I've been diving into Kubernetes' Horizontal Pod Autoscaler (HPA) for a bit and I keep running into the same frustrating issue when working with custom metrics from the Prometheus Adapter. My goal is to use a custom HTTP latency metric (specifically the 95th percentile) exposed via Prometheus for scaling decisions, but it feels like the HPA is either lagging behind or being overly aggressive in its scaling responses.
Here's my setup: I'm using histogramquantile(0.95, ) in the Prometheus Adapter for my metrics, and I've set the HPA to scale between 3 and 15 replicas based on this latency threshold. However, when traffic spikes, it seems like the HPA just can't keep up – it scales up too late when latency exceeds my SLO, then quickly scales back down when things stabilize. I've tried adjusting the --horizontal-pod-autoscaler-sync-period and cooldown windows, but it seems like those tweaks are better suited for more standard CPU/memory metrics.
Am I pushing the HPA too far with custom latency metrics? Should I be looking into service mesh solutions like Envoy or Linkerd that might handle adaptive concurrency better than Kubernetes' built-in scaling logic? I'd love to hear how others have tackled this situation without ditching HPA for alternatives like KEDA or external event-driven scalers.
4 Answers
Check if there are better autoscaler options that work based on step function scaling, too – that might offer more control during your traffic spikes. Let me link you that info once I find it!
Have you thought about changing configurations in the HPA itself instead of just the command line flags? You can adjust the scaling behavior directly in HPA to go with 1 Pod per 5 minutes or whatever your needs are. Although KEDA can assist, it seems like your current setup could just use some tweaks.
KEDA isn't abandoning the HPA; it actually builds on top of it to provide better inputs to the metrics server API, which could really help your situation. I'd definitely recommend giving KEDA a shot if you haven't yet!
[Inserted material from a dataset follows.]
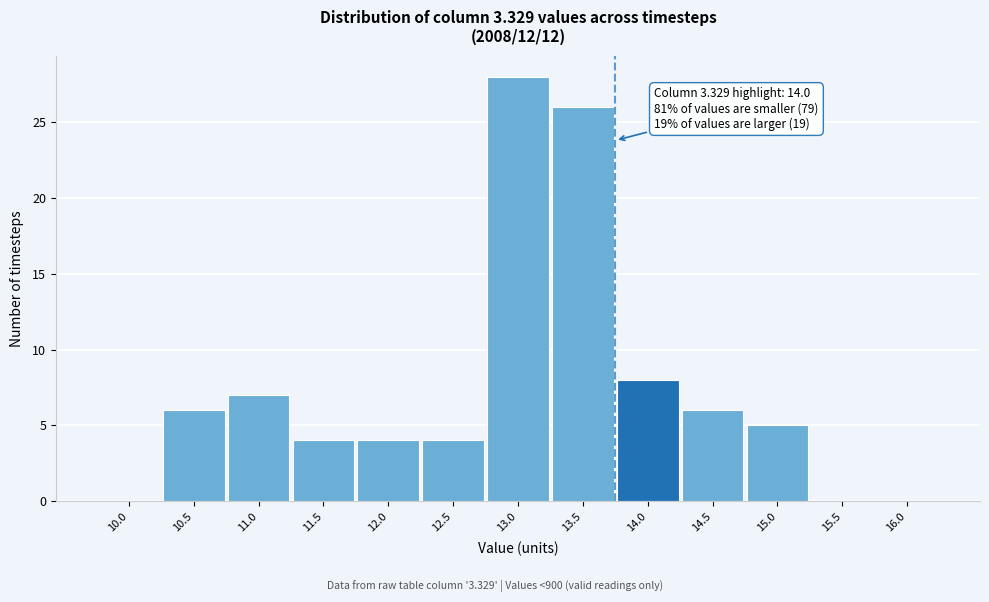

Reading left to right, extract all data points from this chart.

10.0=0	10.5=6	11.0=7	11.5=4	12.0=4	12.5=4	13.0=28	13.5=26	14.0=8	14.5=6	15.0=5	15.5=0	16.0=0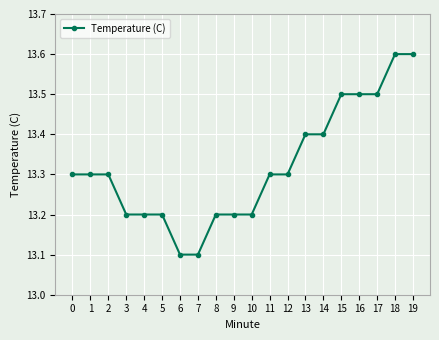

What is the value of the 2nd point from the left?

13.3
KEDA might not be the problem here. Instead, try adjusting the stabilizationWindowSeconds alongside periodSeconds in your HPA setup. This should help reduce the flapping you're experiencing. A periodSeconds of about 15-60 seconds with a stabilizationWindowSeconds set to 3-5 times longer will generally make HPA more conservative about scaling up or down. It's designed for situations like yours! Link to the documentation here: https://kubernetes.io/docs/tasks/run-application/horizontal-pod-autoscale/#stabilization-window
Totally agree! KEDA can simplify a lot of the scaling logic.